SkyCLIP calculates the similarity of graphics and text

 from PIL import Image
import requests
import clip
import torch
from transformers import BertTokenizer
from transformers import CLIPProcessor , CLIPModel , CLIPTextModel
import numpy as np

query_texts = [ '一个人' , '一辆汽车' , '两个男人' , '两个女人' ]  # 这里是输入提示词，可以随意替换。
# 加载SkyCLIP 中英文双语 text_encoder
text_tokenizer = BertTokenizer . from_pretrained ( "./tokenizer" )
text_encoder = CLIPTextModel . from_pretrained ( "./text_encoder" ). eval ()
text = text_tokenizer ( query_texts , return_tensors = 'pt' , padding = True )[ 'input_ids' ]
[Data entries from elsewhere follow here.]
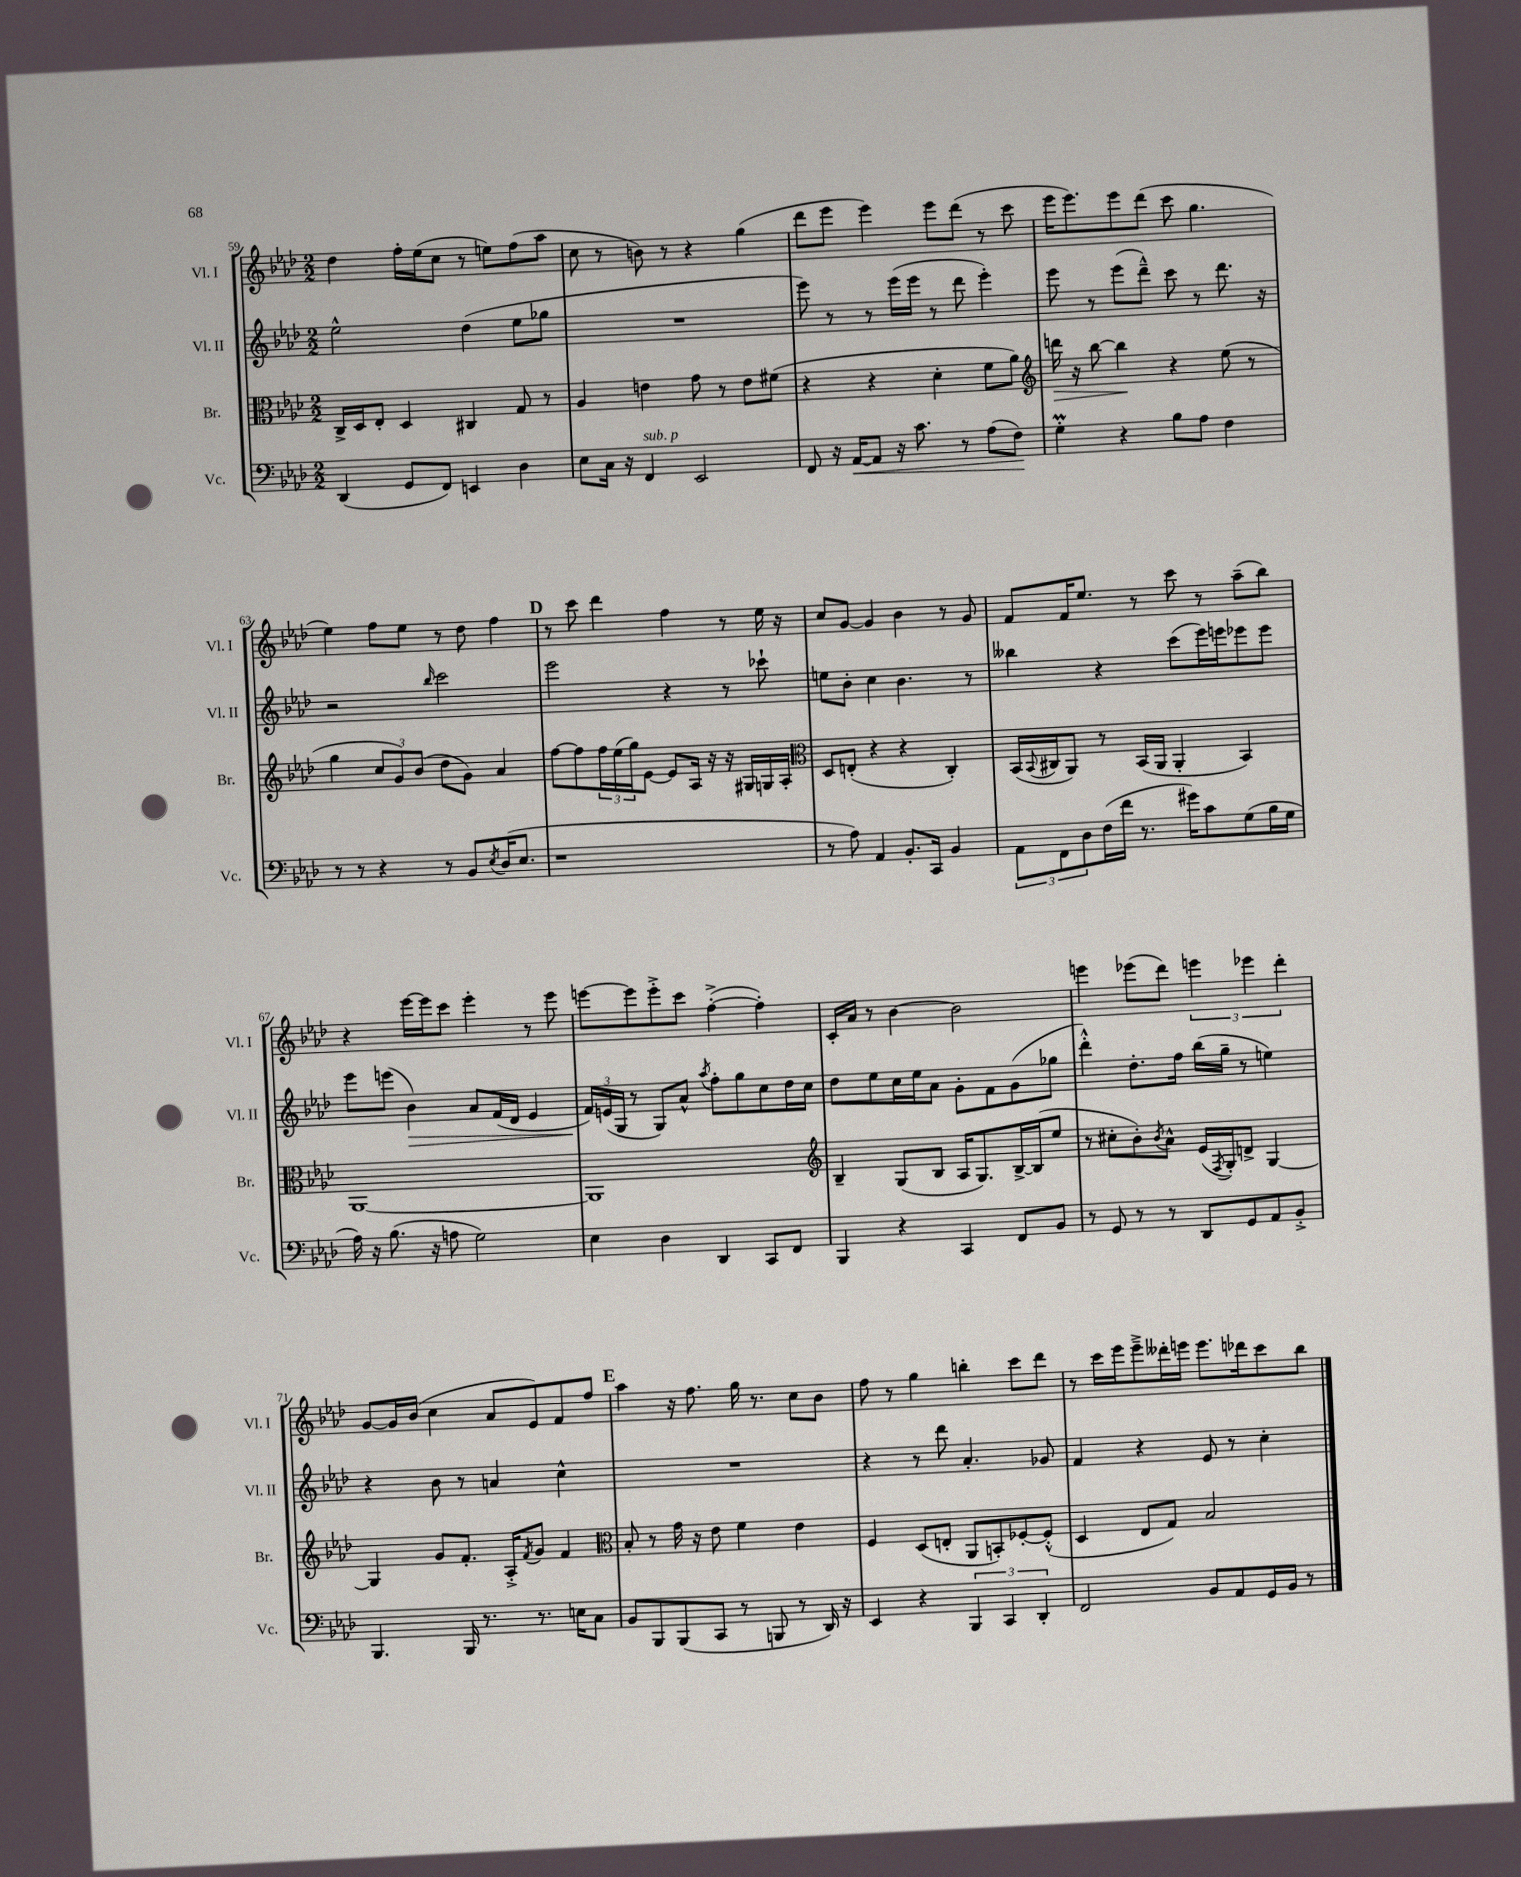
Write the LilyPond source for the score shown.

<<
\new StaffGroup <<
\new Staff = "s0" \with { instrumentName = "Vl. I" shortInstrumentName = "Vl. I" } {
    \clef treble \key aes \major \numericTimeSignature \time 2/2
    des''4 f''16-. ees''16( c''8 r8 e''8) f''8( aes''8 |
    c''8 r8 b'8) r8 r4 g''4( |
    des'''8 ees'''8 ees'''4) ees'''8 des'''8( r8 c'''8 |
    ees'''16 ees'''8.) ees'''8 des'''8( c'''8 g''4. |
    ees''4) f''8 ees''8 r8 des''8 f''4 |
    \mark \markup { \bold "D" } r8 c'''8 des'''4 f''4 r8 ees''16 r16 |
    c''8 g'8~ g'4 bes'4 r8 g'8 |
    f'8 f'16 ees''8. r8 c'''8 r8 aes''8--( bes''8) |
    r4 ees'''16~ ees'''16 c'''8 ees'''4-. r8 ees'''8 |
    e'''8~ e'''8 e'''8-.-> c'''8 f''4~-.->( f''4-.) |
    c'16-. aes'16 r8 bes'4~ bes'2 |
    e'''4 ees'''8( des'''8) \tuplet 3/2 { e'''4 ees'''4 des'''4-. } |
    g'8~ g'16 bes'16( c''4 aes'8 ees'8) f'8 f''8 |
    \mark \markup { \bold "E" } aes''4 r16 f''8. g''16 r8. c''8 bes'8 |
    f''8 r8 g''4 b''4-. c'''8 des'''8 |
    r8 c'''16 ees'''16 ees'''8---> deses'''16-. e'''16 e'''8. des'''16 c'''8 bes''8 \bar "|." |
}
\new Staff = "s1" \with { instrumentName = "Vl. II" shortInstrumentName = "Vl. II" } {
    \clef treble \key aes \major \numericTimeSignature \time 2/2
    ees''2-^ des''4( ees''8 ges''8 |
    R1 |
    ees'''8) r8 r8 ees'''16( ees'''16 r8 des'''8 ees'''4-.) |
    ees'''8 r8 ees'''8( des'''8---^) c'''8 r8 des'''8. r16 |
    r2 \grace { bes''16 } c'''2 |
    \mark \markup { \bold "D" } ees'''2 r4 r8 ces'''8-! |
    e''8 bes'8-. c''4 bes'4. r8 |
    beses''4 r4 c'''8( ees'''16) e'''16 ees'''8 ees'''8 |
    ees'''8 e'''8( bes'4\>) aes'8 f'16( des'16 ees'4 |
    \tuplet 3/2 { f'16\!) e'16( g16 } r8 g8) aes'8-^ \acciaccatura { aes''8 } f''8-. g''8 c''8 des''16 c''16 |
    des''8 ees''8 c''16 ees''16 aes'8 g'8-. f'8 g'8( ges''8 |
    des'''4-.-^) des''8.-. f''16 bes''16( g''16-- r8 e''4) |
    r4 bes'8 r8 a'4 c''4-^ |
    \mark \markup { \bold "E" } R1 |
    r4 r8 des'''8 aes'4.-. ges'8 |
    f'4 r4 ees'8 r8 c''4-. \bar "|." |
}
\new Staff = "s2" \with { instrumentName = "Br." shortInstrumentName = "Br." } {
    \clef alto \key aes \major \numericTimeSignature \time 2/2
    c16-> des16 ees8-. des4 cis4 g8 r8 |
    aes4 e'4 g'8 r8 e'8 fis'8( |
    r4 r4 des'4-. f'8 aes'8) |
    \clef treble d'''16\> r16 bes''8~ bes''4\! r4 ees''8( r8 |
    g''4 \tuplet 3/2 { c''8 g'8) bes'8( } des''8 g'8) aes'4 |
    \mark \markup { \bold "D" } f''8~ f''8 \tuplet 3/2 { f''16 ees''16( g''16) } ees'8~ ees'8 aes16 r16 r16 gis16 g16 aes16-. |
    \clef alto des8 e8-.( r4 r4 c4-.) |
    bes,16( \appoggiatura { bes,8 } cis16 aes,8) r8 bes,16( aes,16 aes,4-. bes,4) |
    aes,1~ |
    aes,1 |
    \clef treble bes4-- g8( bes8 aes16 g8.) bes16~-> bes16( ees''8 |
    r8 cis''8-. bes'8-.) \acciaccatura { bes'8 } aes'8-^ ees'16( \acciaccatura { f8 } g16-.) d'8-> g4~ |
    g4 g'8 f'8.-. aes16-.-> \acciaccatura { f'8 } g'8 f'4 |
    \mark \markup { \bold "E" } \clef alto bes8-. r8 g'16 r16 ees'8 f'4 ees'4 |
    f4 des8( e8-. aes,8 b,8-.) fes8~-. fes8-.-^( |
    des4 ees8 g8) bes2 \bar "|." |
}
\new Staff = "s3" \with { instrumentName = "Vc." shortInstrumentName = "Vc." } {
    \clef bass \key aes \major \numericTimeSignature \time 2/2
    des,4( g,8 f,8) e,4 des4 |
    ees8 c16 r16 f,4^\markup { \italic "sub. p" } ees,2 |
    f,8 r16 aes,16~\< aes,8 r16 c'8. r8 aes8( f8\!) |
    g4-.\prall r4 bes8 aes8 f4 |
    r8 r8 r4 r8 bes,8 \acciaccatura { ees8 } des16( ees8. |
    \mark \markup { \bold "D" } r1 |
    r8 aes8) aes,4 bes,8.-. c,16 bes,4 |
    \tuplet 3/2 { aes,8 f,8 des8 } f16( f'16 r8. gis'16) c'8 g8( bes16 g16 |
    aes16) r16 bes8.( r16 a8 g2) |
    ees4 des4 des,4 c,8 f,8 |
    bes,,4 r4 c,4 f,8 bes,8 |
    r8 g,8 r8 r8 des,8 g,8 aes,8 bes,8-.-> |
    bes,,4. bes,,16 r8. r8. e16 c8 |
    \mark \markup { \bold "E" } bes,8 bes,,8 bes,,8( c,8 r8 b,,8 r8 des,16) r16 |
    ees,4 r4 \tuplet 3/2 { bes,,4 c,4 des,4-. } |
    f,2 bes,8 aes,8 g,16 bes,16 r8 \bar "|." |
}
>>
>>
\layout { \context { \Score currentBarNumber = #59 } }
url = "http://images.cocodataset.org/val2017/000000040083.jpg"  #这里可以换成任意图片的url
# 加载CLIP的image encoder
clip_model = CLIPModel . from_pretrained ( "openai/clip-vit-large-patch14" )
clip_text_proj = clip_model . text_projection
processor = CLIPProcessor . from_pretrained ( "openai/clip-vit-large-patch14" )
image = processor ( images = Image . open ( requests . get ( url , stream = True ). raw ), return_tensors = "pt" )

with torch . no_grad ():
    image_features = clip_model . get_image_features ( ** image )
    text_features = text_encoder ( text )[ 0 ]
    # sep_token对应于openai-clip的eot_token
    sep_index = torch . nonzero ( text == student_tokenizer . sep_token_id )
    text_features = text_features [ torch . arange ( text . shape [ 0 ]), sep_index [:, 1 ]]
    # 乘text投影矩阵
    text_features = clip_text_proj ( text_features )
    image_features = image_features / image_features . norm ( dim = 1 , keepdim = True )
    text_features = text_features / text_features . norm ( dim = 1 , keepdim = True )
    # 计算余弦相似度 logit_scale是尺度系数
    logit_scale = clip_model . logit_scale . exp ()
    logits_per_image = logit_scale * image_features @ text_features . t ()
    logits_per_text = logits_per_image . t ()
    probs = logits_per_image . softmax ( dim = - 1 ). cpu (). numpy ()
    print ( np . around ( probs , 3 ))

Diffusion Model

Our data uses the filtered Laion dataset as the training data, and the text is preceded by 'sai-v1 art' as the tag to enable the model to learn the style and quality we want more quickly. The pre-trained model uses stable-diffusion-v1-5 as pre-training, and 16 A100s were used for 50 hours. At present, the model is still being optimized continuously, and there will be more stable model updates in the future.